A MAJOR legal obstacle to the $18 million gondola chairlift on Arthurs Seat has been removed with Save Our Seat announcing it will not appeal a planning tribunal decision in the Supreme Court.

Save Our Seat had until last Wednesday to lodge an appeal against the Victorian Civil and Administrative Tribunal’s December decision to confirm Mornington Peninsula Shire Council’s approval of the ride last June.

Save Our Seat spokeswoman Kylie Greer said “on advice from our barristers, we would be hard pressed to overturn the VCAT decision”.

Ms Greer said deciding not to appeal would not stop SOS from “pursuing political means” to prevent the gondola being built or challenging any subsequent decision by the shire to approve the chairlift consortium’s Bushfire Emergency Plan, which has not been finalised.

“We are extremely disappointed, but our next step is to lobby state government, the CFA and Mornington Peninsula Shire to make sure conditions are strictly adhered to,” she told The News.

The group is concerned that bushfire matters have not been dealt with adequately by authorities.

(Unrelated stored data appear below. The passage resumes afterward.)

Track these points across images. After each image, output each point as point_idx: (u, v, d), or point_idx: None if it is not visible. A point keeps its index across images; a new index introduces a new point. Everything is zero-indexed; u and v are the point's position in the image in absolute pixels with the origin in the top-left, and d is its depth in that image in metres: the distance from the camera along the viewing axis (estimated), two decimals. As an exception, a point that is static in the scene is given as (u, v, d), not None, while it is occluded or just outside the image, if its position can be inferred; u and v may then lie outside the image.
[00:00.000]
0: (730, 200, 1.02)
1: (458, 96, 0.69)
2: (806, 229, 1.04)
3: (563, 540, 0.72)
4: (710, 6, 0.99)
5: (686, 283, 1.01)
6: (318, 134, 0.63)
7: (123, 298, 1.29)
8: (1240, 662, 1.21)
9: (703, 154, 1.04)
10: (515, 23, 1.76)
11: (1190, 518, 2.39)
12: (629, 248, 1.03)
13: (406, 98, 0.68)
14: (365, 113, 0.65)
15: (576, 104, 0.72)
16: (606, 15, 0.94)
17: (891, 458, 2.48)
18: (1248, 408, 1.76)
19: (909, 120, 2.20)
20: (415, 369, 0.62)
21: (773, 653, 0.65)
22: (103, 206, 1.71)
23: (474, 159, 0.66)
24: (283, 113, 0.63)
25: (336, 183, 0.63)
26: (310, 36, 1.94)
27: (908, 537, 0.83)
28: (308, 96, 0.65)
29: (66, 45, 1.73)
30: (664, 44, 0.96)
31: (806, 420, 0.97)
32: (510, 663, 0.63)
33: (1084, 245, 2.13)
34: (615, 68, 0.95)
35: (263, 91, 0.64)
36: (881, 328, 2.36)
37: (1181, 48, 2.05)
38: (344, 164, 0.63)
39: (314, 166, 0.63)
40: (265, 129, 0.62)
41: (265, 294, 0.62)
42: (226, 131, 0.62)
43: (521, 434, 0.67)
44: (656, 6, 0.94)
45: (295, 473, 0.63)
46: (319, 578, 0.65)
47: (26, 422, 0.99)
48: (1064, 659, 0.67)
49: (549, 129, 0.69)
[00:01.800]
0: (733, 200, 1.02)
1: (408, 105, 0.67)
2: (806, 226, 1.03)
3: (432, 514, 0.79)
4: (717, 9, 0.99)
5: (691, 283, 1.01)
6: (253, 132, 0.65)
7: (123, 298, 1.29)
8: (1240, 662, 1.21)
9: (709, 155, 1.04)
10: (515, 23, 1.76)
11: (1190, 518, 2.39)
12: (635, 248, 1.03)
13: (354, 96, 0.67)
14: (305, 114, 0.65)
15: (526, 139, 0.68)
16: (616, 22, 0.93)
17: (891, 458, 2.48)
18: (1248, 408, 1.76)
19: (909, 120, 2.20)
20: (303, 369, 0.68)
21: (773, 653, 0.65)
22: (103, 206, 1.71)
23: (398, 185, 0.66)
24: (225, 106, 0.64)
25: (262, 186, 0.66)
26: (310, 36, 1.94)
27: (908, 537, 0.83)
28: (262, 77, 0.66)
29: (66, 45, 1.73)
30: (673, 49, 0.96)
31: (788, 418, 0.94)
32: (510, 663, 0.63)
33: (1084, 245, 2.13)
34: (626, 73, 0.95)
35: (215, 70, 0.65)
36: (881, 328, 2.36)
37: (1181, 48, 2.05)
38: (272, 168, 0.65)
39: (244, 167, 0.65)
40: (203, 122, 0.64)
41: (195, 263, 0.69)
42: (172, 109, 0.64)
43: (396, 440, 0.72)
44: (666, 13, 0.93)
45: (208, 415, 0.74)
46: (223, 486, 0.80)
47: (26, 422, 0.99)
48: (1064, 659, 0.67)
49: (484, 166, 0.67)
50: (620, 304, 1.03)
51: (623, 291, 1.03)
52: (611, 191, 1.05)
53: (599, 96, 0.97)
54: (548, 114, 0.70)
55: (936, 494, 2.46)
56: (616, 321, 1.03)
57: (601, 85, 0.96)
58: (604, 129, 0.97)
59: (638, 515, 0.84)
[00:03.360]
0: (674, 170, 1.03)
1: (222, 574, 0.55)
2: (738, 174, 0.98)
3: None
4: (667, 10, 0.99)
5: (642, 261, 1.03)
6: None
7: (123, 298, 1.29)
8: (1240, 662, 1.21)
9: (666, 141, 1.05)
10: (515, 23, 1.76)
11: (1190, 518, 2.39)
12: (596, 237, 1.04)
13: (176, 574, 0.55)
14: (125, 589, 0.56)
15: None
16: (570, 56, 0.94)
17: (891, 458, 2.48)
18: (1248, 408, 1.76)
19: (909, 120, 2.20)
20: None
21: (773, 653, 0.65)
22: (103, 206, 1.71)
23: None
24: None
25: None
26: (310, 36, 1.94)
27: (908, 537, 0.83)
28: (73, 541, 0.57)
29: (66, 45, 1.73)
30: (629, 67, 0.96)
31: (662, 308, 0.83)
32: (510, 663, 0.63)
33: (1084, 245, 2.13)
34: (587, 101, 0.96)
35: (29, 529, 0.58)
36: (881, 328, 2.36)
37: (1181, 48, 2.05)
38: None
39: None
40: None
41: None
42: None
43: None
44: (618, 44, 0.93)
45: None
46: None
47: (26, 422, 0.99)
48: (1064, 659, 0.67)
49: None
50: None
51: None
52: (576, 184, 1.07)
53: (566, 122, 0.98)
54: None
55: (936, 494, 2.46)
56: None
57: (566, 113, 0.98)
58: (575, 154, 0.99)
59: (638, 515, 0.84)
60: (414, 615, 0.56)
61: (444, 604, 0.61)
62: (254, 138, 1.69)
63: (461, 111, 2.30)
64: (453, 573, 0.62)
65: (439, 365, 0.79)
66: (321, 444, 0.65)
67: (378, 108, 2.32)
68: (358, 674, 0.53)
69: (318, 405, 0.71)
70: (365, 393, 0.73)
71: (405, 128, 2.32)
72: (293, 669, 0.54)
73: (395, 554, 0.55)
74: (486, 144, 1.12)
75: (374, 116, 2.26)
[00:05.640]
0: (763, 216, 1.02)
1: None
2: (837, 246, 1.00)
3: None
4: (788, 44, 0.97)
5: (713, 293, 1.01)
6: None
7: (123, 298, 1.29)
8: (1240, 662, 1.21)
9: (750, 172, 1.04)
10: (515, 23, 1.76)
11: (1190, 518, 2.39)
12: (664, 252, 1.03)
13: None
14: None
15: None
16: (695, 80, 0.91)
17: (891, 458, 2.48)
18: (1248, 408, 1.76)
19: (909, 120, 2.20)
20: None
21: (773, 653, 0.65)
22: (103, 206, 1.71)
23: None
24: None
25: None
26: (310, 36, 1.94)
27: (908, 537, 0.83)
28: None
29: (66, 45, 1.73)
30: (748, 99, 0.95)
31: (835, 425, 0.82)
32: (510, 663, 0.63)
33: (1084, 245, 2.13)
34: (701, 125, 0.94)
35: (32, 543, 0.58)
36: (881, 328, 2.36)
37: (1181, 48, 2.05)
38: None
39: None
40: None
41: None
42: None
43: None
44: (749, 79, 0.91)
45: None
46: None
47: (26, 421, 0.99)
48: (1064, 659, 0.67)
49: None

One of the group’s barristers, Rupert Watters, who worked for the Environment Defenders Office in Victoria and has been involved in several high-profile environment cases in Queensland and Tasmania, has told SOS that VCAT “plainly considered that it did have adequate material to make an assessment of the risk posed by fire and its manageability”.

SOS said it would likely lobby politicians, including new state Environment Minister Lisa Neville, and relevant statutory authorities as Arthurs Seat Skylift had not yet signed a lease with Parks Victoria.

Skylift’s Bushfire Emergency Plan must be approved by the shire council and other organisations.

Late last month, Skylift spokesman Simon McKeon said the consortium expected to sign a 50-year lease with Parks Victoria in the new year.
Mr McKeon said Skylift had been working with people “at the highest level of the CFA for four years”. “The gondola will not run on Code Red and other days of high fire danger,” he said.

The News understands some shire councillors are looking at the gondola proposal. It was approved by one vote mid-2014 and the balance of power on the council has changed since then.